The Philippines has one of the highest amount of solid waste generated in the world, and yet have no sustainable and effective waste disposal facility (Calica, 2009). Given the perennial garbage problems in the Philippines which harm the environment, waste management is indeed a necessary step to resolve and minimize all garbage-related problems in the country.
One of the popular products created by EWRI is the fully recycled school chair made from different plastic waste including Flexible packaging. This has lead to reduction in the plastic waste in the landfills. EWRI processes the following way:
Collection - They collect single-use plastics such as plastic straws, bottles, cups, junk food packaging and chocolate wrappers from different locations in a sandbag which is reusable unlike a plastic bag that is neither durable nor recyclable.
Shredding - The products are shredded out, sanitized and cleaned from any dirt and oil and poured into molds to create chairs.
Painting - The chairs are then painted, furnished and given to school authorities.

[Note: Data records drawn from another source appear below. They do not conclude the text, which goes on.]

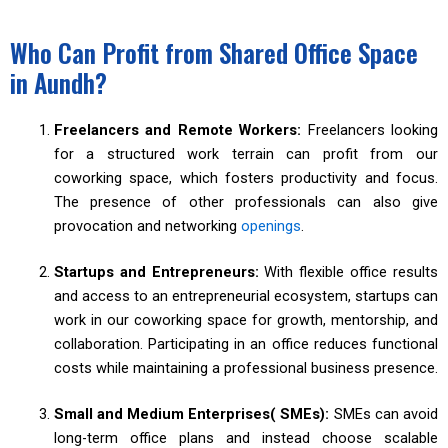
Who Can Profit from Shared Office Space
in Aundh?
Freelancers and Remote Workers:
Freelancers looking
for a structured work terrain can profit from our
coworking space, which fosters productivity and focus.
The presence of other professionals can also give
provocation and networking
openings
.
Startups and Entrepreneurs:
With flexible office results
and access to an entrepreneurial ecosystem, startups can
work in our coworking space for growth, mentorship, and
collaboration. Participating in an office reduces functional
costs while maintaining a professional business presence.
Small and Medium Enterprises( SMEs):
SMEs can avoid
long-term office plans and instead choose scalable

EWRI has also made several products from plastic waste and recyclables such as staircases and benches.
The company inculcates proper segregation of recyclable mixed plastic waste among the different communities they work with. They work hard to avoid soft plastics like packaging for shampoo sachets and coffee packs. They produce 100% recycled plastic products of EWRI Earthboards from non-biodegradable waste, using the tagline “We ReUse Your ReFuse.”